*** TASK DATA ***

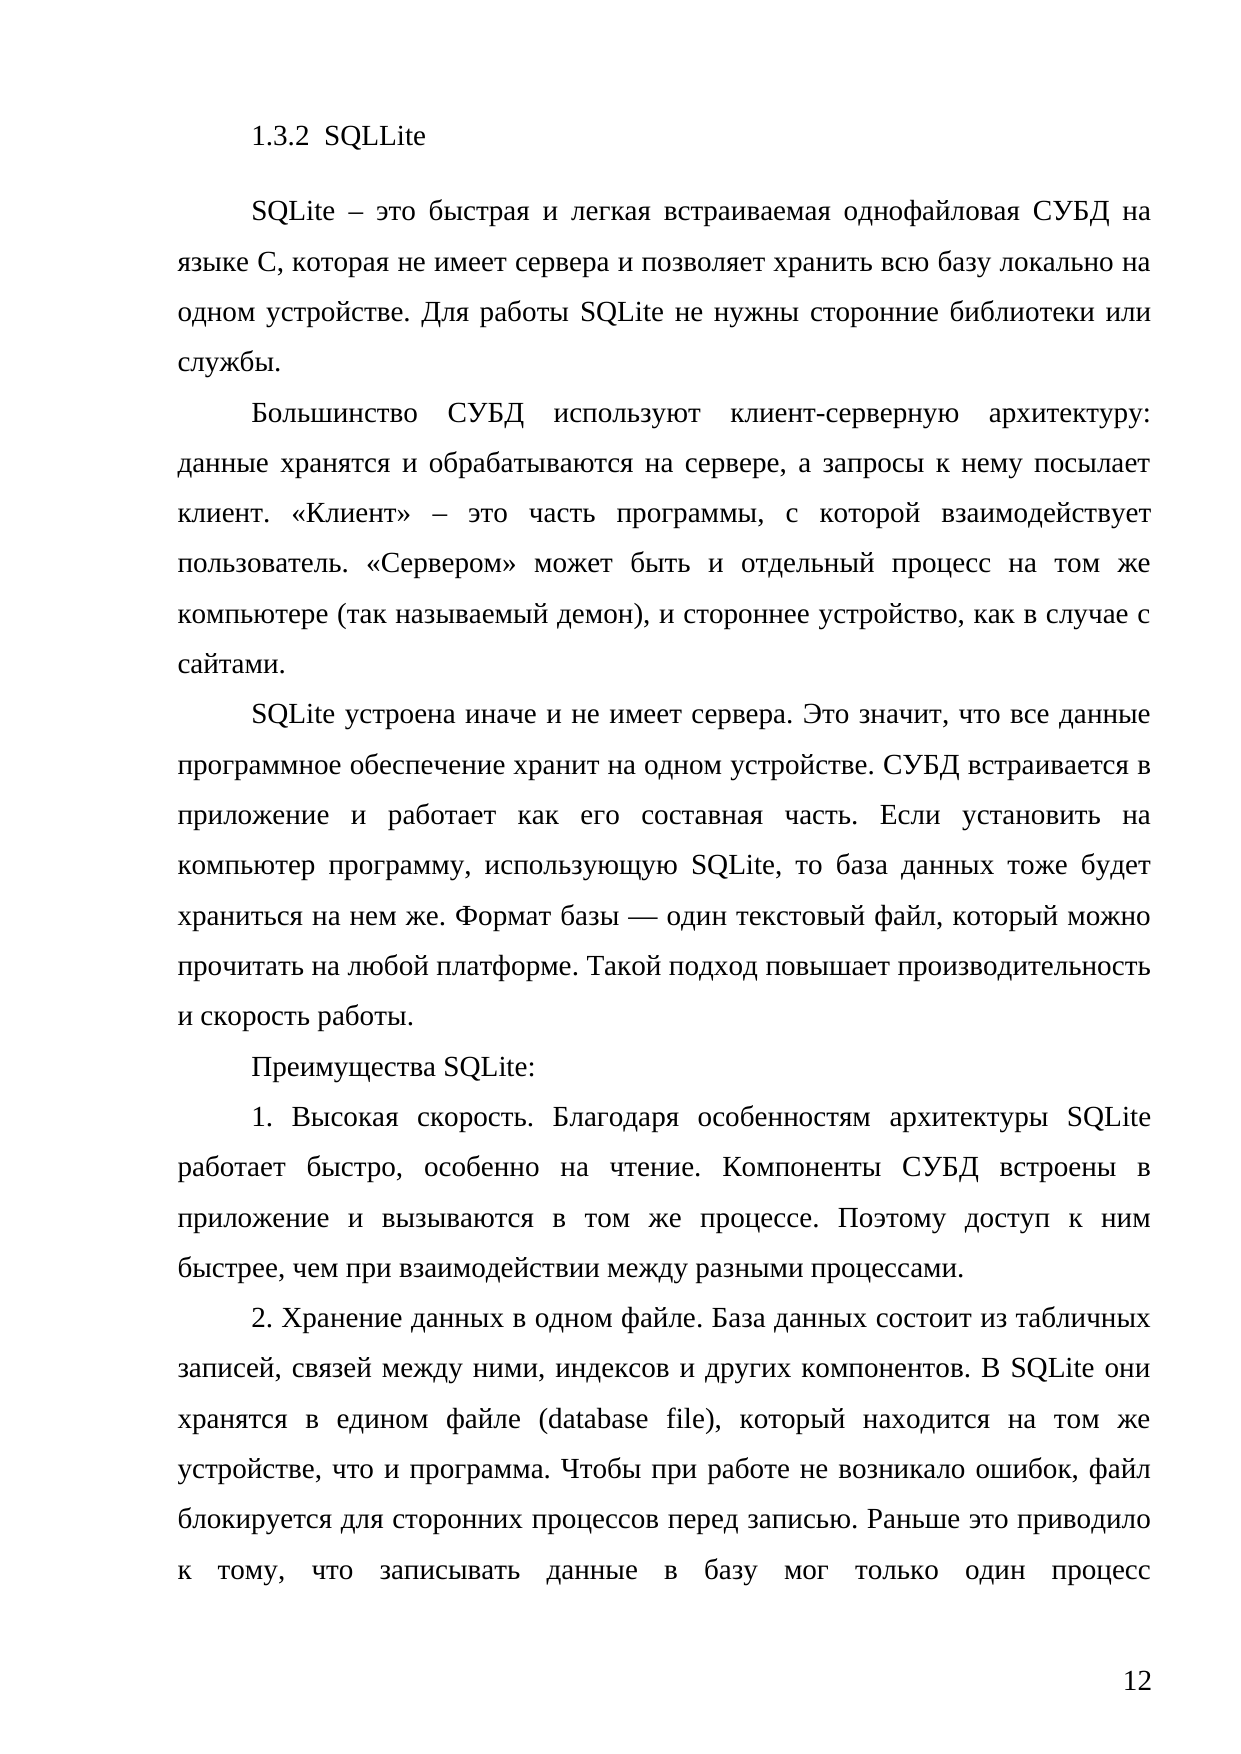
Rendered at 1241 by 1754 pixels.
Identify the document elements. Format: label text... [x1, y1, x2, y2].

text SQLite устроена иначе и не имеет сервера. Это значит, что все данные программное обеспечение хранит на одном устройстве. СУБД встраивается в приложение и работает как его составная часть. Если установить на компьютер программу, использующую SQLite, то база данных тоже будет храниться на нем же. Формат базы — один текстовый файл, который можно прочитать на любой платформе. Такой подход повышает производительность и скорость работы. [177, 697, 1152, 1032]
text Большинство СУБД используют клиент-серверную архитектуру: данные хранятся и обрабатываются на сервере, а запросы к нему посылает клиент. «Клиент» – это часть программы, с которой взаимодействует пользователь. «Сервером» может быть и отдельный процесс на том же компьютере (так называемый демон), и стороннее устройство, как в случае с сайтами. [177, 395, 1152, 680]
text 1. Высокая скорость. Благодаря особенностям архитектуры SQLite работает быстро, особенно на чтение. Компоненты СУБД встроены в приложение и вызываются в том же процессе. Поэтому доступ к ним быстрее, чем при взаимодействии между разными процессами. [177, 1099, 1152, 1283]
subtitle 1.3.2 SQLLite [177, 118, 1152, 152]
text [177, 1300, 1152, 1585]
text Преимущества SQLite: [177, 1049, 1152, 1082]
text SQLite – это быстрая и легкая встраиваемая однофайловая СУБД на языке C, которая не имеет сервера и позволяет хранить всю базу локально на одном устройстве. Для работы SQLite не нужны сторонние библиотеки или службы. [177, 193, 1152, 378]
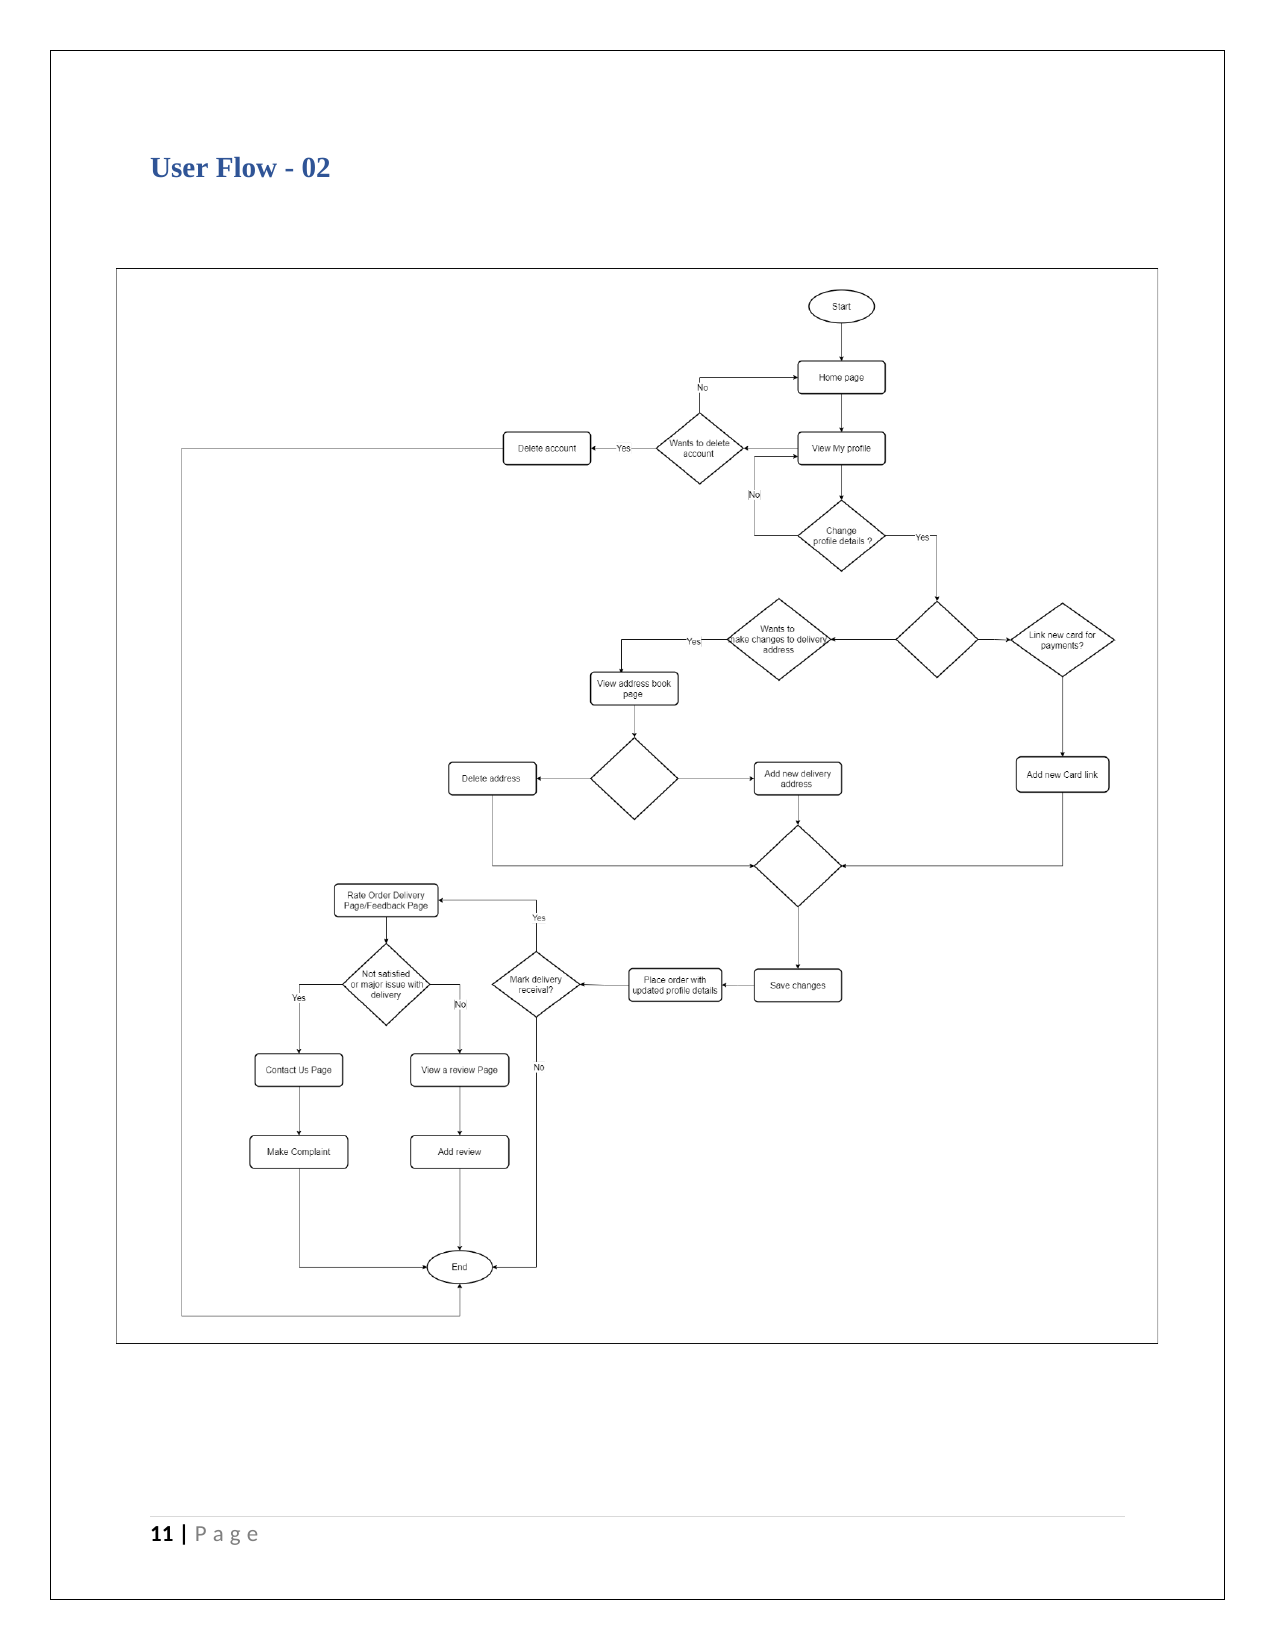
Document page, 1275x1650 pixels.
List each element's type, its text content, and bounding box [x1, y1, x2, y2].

*** End of TASK DATA ***

■ AIM OF THE EXERCISE ■
With all pictures omitted, return the lines from the line containing "text [177, 1300, 1152, 1585]" through the closing line of the listing above, exactly and inclusive.

■ EXERCISE RESULT ■
text [177, 1300, 1152, 1585]
text Преимущества SQLite: [177, 1049, 1152, 1082]
text SQLite – это быстрая и легкая встраиваемая однофайловая СУБД на языке C, которая не имеет сервера и позволяет хранить всю базу локально на одном устройстве. Для работы SQLite не нужны сторонние библиотеки или службы. [177, 193, 1152, 378]
Document page, 1275x1650 pixels.
List each element's type, its text content, and bounding box [x1, y1, x2, y2].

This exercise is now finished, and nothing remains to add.